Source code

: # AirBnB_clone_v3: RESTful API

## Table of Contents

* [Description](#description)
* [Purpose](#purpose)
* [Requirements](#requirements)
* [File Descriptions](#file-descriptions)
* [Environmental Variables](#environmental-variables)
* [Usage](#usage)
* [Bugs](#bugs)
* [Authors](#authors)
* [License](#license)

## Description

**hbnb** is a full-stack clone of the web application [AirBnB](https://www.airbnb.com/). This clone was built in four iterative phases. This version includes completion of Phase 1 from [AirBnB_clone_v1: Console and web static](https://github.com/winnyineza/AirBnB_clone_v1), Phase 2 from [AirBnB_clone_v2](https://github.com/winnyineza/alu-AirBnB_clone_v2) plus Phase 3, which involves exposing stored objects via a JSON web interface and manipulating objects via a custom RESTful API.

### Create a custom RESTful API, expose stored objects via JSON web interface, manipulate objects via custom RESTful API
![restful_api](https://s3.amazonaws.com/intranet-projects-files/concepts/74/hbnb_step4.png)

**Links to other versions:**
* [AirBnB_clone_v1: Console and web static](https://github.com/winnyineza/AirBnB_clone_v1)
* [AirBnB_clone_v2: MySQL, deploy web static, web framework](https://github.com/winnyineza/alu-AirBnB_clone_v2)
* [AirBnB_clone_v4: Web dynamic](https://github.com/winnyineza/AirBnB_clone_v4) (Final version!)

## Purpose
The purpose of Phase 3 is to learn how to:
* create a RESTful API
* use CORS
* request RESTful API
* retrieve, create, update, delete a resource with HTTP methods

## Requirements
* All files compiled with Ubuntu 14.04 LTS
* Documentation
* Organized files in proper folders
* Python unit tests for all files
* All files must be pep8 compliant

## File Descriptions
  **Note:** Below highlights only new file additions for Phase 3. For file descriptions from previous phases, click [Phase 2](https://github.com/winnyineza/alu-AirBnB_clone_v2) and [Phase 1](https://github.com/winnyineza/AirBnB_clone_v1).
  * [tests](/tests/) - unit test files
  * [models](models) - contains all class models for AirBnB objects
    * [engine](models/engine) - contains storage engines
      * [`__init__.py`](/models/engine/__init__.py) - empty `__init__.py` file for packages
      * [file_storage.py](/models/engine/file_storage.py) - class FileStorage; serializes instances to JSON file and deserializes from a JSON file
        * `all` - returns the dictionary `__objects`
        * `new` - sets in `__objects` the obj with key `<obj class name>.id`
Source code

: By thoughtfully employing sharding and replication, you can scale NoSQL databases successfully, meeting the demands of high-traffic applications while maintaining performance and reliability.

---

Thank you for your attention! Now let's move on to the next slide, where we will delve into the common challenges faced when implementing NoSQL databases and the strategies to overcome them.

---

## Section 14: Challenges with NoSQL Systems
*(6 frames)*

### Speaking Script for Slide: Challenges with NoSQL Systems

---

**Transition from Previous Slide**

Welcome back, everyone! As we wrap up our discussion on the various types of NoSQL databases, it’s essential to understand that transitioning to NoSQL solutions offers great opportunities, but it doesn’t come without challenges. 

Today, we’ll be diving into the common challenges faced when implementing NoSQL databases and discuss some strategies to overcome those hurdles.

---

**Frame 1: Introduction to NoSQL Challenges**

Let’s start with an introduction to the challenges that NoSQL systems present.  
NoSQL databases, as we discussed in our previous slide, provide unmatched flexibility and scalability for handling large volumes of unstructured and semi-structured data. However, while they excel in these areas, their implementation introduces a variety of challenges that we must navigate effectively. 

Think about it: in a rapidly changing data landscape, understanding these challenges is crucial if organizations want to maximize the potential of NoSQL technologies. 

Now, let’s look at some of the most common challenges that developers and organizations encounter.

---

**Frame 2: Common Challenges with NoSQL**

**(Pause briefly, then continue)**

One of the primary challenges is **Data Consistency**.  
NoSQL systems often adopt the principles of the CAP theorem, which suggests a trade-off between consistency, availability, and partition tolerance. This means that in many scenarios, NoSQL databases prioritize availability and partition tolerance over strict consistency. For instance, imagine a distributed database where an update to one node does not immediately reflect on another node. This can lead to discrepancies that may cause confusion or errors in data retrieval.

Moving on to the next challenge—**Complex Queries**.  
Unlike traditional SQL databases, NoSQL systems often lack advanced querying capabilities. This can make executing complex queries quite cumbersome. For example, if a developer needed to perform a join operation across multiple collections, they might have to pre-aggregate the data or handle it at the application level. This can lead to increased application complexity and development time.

**Brief:**
Quote all the records above line by line, without changing a single character.

**Solved problem:**
Source code

: # AirBnB_clone_v3: RESTful API

## Table of Contents

* [Description](#description)
* [Purpose](#purpose)
* [Requirements](#requirements)
* [File Descriptions](#file-descriptions)
* [Environmental Variables](#environmental-variables)
* [Usage](#usage)
* [Bugs](#bugs)
* [Authors](#authors)
* [License](#license)

## Description

**hbnb** is a full-stack clone of the web application [AirBnB](https://www.airbnb.com/). This clone was built in four iterative phases. This version includes completion of Phase 1 from [AirBnB_clone_v1: Console and web static](https://github.com/winnyineza/AirBnB_clone_v1), Phase 2 from [AirBnB_clone_v2](https://github.com/winnyineza/alu-AirBnB_clone_v2) plus Phase 3, which involves exposing stored objects via a JSON web interface and manipulating objects via a custom RESTful API.

### Create a custom RESTful API, expose stored objects via JSON web interface, manipulate objects via custom RESTful API
![restful_api](https://s3.amazonaws.com/intranet-projects-files/concepts/74/hbnb_step4.png)

**Links to other versions:**
* [AirBnB_clone_v1: Console and web static](https://github.com/winnyineza/AirBnB_clone_v1)
* [AirBnB_clone_v2: MySQL, deploy web static, web framework](https://github.com/winnyineza/alu-AirBnB_clone_v2)
* [AirBnB_clone_v4: Web dynamic](https://github.com/winnyineza/AirBnB_clone_v4) (Final version!)

## Purpose
The purpose of Phase 3 is to learn how to:
* create a RESTful API
* use CORS
* request RESTful API
* retrieve, create, update, delete a resource with HTTP methods

## Requirements
* All files compiled with Ubuntu 14.04 LTS
* Documentation
* Organized files in proper folders
* Python unit tests for all files
* All files must be pep8 compliant

## File Descriptions
  **Note:** Below highlights only new file additions for Phase 3. For file descriptions from previous phases, click [Phase 2](https://github.com/winnyineza/alu-AirBnB_clone_v2) and [Phase 1](https://github.com/winnyineza/AirBnB_clone_v1).
  * [tests](/tests/) - unit test files
  * [models](models) - contains all class models for AirBnB objects
    * [engine](models/engine) - contains storage engines
      * [`__init__.py`](/models/engine/__init__.py) - empty `__init__.py` file for packages
      * [file_storage.py](/models/engine/file_storage.py) - class FileStorage; serializes instances to JSON file and deserializes from a JSON file
        * `all` - returns the dictionary `__objects`
        * `new` - sets in `__objects` the obj with key `<obj class name>.id`
Source code

: By thoughtfully employing sharding and replication, you can scale NoSQL databases successfully, meeting the demands of high-traffic applications while maintaining performance and reliability.

---

Thank you for your attention! Now let's move on to the next slide, where we will delve into the common challenges faced when implementing NoSQL databases and the strategies to overcome them.

---

## Section 14: Challenges with NoSQL Systems
*(6 frames)*

### Speaking Script for Slide: Challenges with NoSQL Systems

---

**Transition from Previous Slide**

Welcome back, everyone! As we wrap up our discussion on the various types of NoSQL databases, it’s essential to understand that transitioning to NoSQL solutions offers great opportunities, but it doesn’t come without challenges. 

Today, we’ll be diving into the common challenges faced when implementing NoSQL databases and discuss some strategies to overcome those hurdles.

---

**Frame 1: Introduction to NoSQL Challenges**

Let’s start with an introduction to the challenges that NoSQL systems present.  
NoSQL databases, as we discussed in our previous slide, provide unmatched flexibility and scalability for handling large volumes of unstructured and semi-structured data. However, while they excel in these areas, their implementation introduces a variety of challenges that we must navigate effectively. 

Think about it: in a rapidly changing data landscape, understanding these challenges is crucial if organizations want to maximize the potential of NoSQL technologies. 

Now, let’s look at some of the most common challenges that developers and organizations encounter.

---

**Frame 2: Common Challenges with NoSQL**

**(Pause briefly, then continue)**

One of the primary challenges is **Data Consistency**.  
NoSQL systems often adopt the principles of the CAP theorem, which suggests a trade-off between consistency, availability, and partition tolerance. This means that in many scenarios, NoSQL databases prioritize availability and partition tolerance over strict consistency. For instance, imagine a distributed database where an update to one node does not immediately reflect on another node. This can lead to discrepancies that may cause confusion or errors in data retrieval.

Moving on to the next challenge—**Complex Queries**.  
Unlike traditional SQL databases, NoSQL systems often lack advanced querying capabilities. This can make executing complex queries quite cumbersome. For example, if a developer needed to perform a join operation across multiple collections, they might have to pre-aggregate the data or handle it at the application level. This can lead to increased application complexity and development time.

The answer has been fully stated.